Valsartan Alone is as Good as Valsartan Sacubitril (Entresto) in Advanced Heart Failure
Entresto is a relatively new medication for congestive heart failure. It is a combination of valsartan and sacubitril. A recent study showed valsartan alone is as good as valsartan sacubitril in advanced heart failure. These results are not surprising. They are consistent with studies that show chronic excessive production of the hormones angiotensin II (blocked precisely by losartan or valsartan) and aldosterone (blocked precisely by spironolactone) in heart failure blunts the effect of sacubitril.

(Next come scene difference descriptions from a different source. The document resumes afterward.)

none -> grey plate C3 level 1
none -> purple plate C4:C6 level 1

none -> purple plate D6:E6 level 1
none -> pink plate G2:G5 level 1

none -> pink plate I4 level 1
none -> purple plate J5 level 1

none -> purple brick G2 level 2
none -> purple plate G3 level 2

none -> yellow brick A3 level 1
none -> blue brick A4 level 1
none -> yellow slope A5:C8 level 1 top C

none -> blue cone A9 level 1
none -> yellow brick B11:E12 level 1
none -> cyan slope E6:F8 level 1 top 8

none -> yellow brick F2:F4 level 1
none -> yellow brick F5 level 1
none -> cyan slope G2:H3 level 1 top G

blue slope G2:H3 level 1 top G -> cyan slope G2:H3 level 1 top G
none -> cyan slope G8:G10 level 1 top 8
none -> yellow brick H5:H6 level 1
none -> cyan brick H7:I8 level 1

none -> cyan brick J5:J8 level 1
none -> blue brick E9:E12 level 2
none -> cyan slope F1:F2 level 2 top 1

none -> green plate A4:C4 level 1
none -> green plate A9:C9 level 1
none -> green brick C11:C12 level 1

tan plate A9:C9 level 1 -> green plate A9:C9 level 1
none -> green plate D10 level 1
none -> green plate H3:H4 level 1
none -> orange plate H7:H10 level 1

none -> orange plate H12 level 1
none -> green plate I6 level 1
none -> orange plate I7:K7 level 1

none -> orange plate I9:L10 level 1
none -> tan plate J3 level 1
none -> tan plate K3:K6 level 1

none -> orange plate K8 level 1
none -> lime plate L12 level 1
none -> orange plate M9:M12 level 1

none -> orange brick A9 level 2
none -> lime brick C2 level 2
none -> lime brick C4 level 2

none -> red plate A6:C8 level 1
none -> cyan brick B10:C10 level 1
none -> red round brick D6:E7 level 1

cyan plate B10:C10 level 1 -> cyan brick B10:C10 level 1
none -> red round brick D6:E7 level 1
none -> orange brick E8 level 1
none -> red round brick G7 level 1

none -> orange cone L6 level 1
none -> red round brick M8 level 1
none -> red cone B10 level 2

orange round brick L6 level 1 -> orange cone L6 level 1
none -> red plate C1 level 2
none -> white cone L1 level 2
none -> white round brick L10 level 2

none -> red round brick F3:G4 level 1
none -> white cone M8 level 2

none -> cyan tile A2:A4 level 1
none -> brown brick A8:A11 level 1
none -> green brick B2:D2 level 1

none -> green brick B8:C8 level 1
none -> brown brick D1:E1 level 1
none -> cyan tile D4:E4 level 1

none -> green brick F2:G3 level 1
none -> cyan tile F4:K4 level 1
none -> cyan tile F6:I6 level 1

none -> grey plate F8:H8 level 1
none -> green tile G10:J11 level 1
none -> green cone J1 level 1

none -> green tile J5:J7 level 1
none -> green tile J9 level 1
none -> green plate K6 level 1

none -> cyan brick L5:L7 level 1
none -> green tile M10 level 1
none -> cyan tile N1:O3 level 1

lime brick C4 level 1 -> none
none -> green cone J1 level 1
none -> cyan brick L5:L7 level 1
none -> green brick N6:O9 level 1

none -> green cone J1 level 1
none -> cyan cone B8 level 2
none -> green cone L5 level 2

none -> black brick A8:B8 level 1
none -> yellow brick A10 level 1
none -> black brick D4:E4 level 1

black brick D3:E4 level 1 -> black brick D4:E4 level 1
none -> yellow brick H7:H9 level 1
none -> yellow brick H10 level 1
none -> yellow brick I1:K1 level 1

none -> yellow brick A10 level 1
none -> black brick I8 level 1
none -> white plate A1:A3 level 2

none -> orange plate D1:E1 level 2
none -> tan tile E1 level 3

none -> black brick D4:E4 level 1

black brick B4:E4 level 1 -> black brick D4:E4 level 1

These facts point to a problem in the research that led to the original approval of Entresto. It compared Entresto with enalapril which has a similar beneficial effect on heart failure as valsartan. At the time, optimal medical treatment for heart failure included medications from three categories like enalapril, metoprolol, and spironolactone. The guidelines recognized the critical importance of blocking the effects of angiotensin II and aldosterone which drive the biology that causes the disease. Compared with enalapril, Entresto lowered the risk of dying or hospitalization by about 20%, but only half the patients in the trial were on a medication to block aldosterone effects. Had they been on optimal medical treatment, Entresto effects would very likely have been blunted there as well. All new treatments should be tested against a background of optimal medical treatment.
In value-based medicine, cost is an important consideration. Valsartan is $20 a month. Losartan is $10 a month. Entresto is over $600 a month. That is 30 times the cost of valsartan. It is 60 times the cost of losartan. There are three million people in this country with heart failure. Most of them are on Medicare. Failure to provide value-based optimal medical treatment for these patients is costing every one of us and contributes to the financial threat to Medicare solvency. If you are part of a Medicare Advantage program, these facts are important to your success. Seven percent of Medicare patients have congestive heart failure. Every patient with this type of heart failure should receive a beta blocker like carvedilol, lisinopril or losartan/valsartan, and a medication from the same class as spironolactone. That would improve quality of life, function, reduce cost, and lower the number of deaths and hospitalizations. This is the reason optimal medical treatment is so critical. It is why we need primary care teams focused on chronic cardiovascular disease and related conditions. Carefully designed protocols designed to provide maximal benefit at the lowest cost are critical to success.